::: MATERIAL FOR THIS TASK :::
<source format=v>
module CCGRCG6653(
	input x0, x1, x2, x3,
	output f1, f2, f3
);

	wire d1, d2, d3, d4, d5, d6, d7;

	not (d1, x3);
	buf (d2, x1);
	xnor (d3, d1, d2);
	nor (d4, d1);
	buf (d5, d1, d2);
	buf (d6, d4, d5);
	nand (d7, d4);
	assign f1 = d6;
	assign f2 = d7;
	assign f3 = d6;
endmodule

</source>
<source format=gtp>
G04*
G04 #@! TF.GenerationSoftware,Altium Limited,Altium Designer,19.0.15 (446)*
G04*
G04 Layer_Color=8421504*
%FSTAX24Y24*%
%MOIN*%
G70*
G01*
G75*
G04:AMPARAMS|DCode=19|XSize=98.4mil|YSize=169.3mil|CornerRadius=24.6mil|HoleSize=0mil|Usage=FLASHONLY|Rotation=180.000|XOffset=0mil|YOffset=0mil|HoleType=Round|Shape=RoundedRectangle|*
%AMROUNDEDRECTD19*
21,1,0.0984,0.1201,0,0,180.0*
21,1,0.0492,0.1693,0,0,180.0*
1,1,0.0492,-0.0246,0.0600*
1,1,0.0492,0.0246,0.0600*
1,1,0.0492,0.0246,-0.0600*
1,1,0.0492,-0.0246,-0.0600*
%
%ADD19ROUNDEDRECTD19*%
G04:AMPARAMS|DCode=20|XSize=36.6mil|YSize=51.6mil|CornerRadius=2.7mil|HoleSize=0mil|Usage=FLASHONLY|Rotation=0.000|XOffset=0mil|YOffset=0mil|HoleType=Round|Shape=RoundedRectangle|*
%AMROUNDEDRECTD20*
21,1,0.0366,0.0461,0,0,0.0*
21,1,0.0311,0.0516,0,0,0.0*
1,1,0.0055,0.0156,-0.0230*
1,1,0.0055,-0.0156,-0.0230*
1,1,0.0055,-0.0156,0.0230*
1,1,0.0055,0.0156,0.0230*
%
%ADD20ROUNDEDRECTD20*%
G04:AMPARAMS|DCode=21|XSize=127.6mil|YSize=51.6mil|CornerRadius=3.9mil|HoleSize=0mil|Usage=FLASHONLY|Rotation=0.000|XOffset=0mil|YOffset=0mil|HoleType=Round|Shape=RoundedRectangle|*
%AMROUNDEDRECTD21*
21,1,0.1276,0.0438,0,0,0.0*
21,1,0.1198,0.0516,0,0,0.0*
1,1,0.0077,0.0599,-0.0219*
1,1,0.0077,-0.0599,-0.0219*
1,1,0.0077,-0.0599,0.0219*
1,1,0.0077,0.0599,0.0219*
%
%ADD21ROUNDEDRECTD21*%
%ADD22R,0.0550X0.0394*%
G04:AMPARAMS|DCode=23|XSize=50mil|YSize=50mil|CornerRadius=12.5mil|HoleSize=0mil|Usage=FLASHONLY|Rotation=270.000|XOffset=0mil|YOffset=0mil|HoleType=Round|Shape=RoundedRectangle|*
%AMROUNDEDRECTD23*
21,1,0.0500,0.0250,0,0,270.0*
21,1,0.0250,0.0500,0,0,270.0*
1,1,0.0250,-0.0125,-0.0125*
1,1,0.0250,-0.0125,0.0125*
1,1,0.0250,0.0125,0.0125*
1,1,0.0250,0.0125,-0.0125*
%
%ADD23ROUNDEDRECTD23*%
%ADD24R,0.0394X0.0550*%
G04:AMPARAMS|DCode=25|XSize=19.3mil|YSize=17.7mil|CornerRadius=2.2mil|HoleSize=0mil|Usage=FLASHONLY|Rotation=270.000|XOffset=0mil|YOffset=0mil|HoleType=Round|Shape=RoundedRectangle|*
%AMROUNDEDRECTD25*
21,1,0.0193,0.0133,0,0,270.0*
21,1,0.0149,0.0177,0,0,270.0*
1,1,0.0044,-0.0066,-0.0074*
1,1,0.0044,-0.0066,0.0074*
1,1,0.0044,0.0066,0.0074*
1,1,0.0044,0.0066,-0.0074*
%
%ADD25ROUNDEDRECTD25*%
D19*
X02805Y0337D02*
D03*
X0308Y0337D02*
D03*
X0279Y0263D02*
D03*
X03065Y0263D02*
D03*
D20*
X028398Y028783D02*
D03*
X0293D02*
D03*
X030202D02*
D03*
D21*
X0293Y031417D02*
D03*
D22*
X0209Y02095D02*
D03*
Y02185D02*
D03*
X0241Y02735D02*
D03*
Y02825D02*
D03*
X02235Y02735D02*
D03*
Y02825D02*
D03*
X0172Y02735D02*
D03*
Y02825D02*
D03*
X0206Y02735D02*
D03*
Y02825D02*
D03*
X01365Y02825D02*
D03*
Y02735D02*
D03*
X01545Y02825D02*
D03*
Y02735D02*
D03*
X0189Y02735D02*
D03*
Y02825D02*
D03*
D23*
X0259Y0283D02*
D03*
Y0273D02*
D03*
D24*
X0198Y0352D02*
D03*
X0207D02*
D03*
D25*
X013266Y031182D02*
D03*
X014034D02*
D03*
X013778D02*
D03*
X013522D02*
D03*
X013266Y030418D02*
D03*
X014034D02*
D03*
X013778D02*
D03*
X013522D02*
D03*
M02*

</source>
:::
::: MATERIAL FOR THIS TASK :::
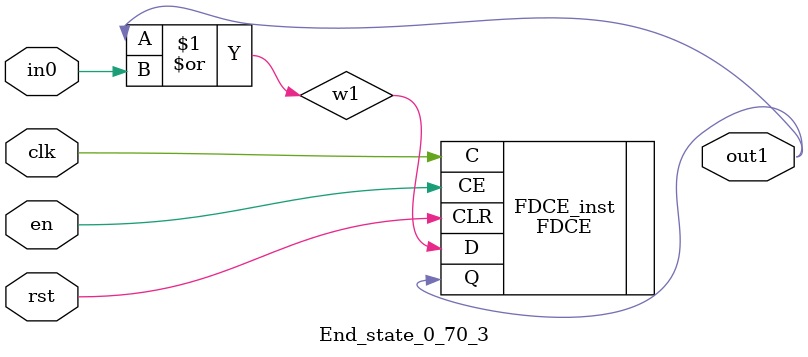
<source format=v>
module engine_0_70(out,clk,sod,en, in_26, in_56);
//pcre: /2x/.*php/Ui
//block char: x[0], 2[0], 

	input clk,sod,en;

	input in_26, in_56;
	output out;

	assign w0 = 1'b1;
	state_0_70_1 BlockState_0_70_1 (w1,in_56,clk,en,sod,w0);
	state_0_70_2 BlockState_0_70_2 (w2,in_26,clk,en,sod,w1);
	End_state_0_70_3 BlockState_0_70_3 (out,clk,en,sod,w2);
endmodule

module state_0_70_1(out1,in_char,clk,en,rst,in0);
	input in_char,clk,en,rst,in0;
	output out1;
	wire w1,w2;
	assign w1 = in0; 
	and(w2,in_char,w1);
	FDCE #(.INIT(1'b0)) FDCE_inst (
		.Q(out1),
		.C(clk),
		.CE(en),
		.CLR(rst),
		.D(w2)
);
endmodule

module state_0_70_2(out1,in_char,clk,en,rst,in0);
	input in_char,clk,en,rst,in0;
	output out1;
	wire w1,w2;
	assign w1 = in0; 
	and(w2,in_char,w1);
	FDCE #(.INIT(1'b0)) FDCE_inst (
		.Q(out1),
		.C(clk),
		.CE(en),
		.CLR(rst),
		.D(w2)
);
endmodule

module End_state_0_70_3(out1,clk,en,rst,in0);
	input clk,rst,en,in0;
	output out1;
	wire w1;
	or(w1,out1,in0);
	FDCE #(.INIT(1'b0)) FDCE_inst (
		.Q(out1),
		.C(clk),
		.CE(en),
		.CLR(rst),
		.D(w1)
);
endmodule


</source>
:::
EXERCISE OBJECTIVE: Return each line of the data where the word "input" appears.

COMPLETED EXERCISE:
	input x0, x1, x2, x3,
	input clk,sod,en;
	input in_26, in_56;
	input in_char,clk,en,rst,in0;
	input in_char,clk,en,rst,in0;
	input clk,rst,en,in0;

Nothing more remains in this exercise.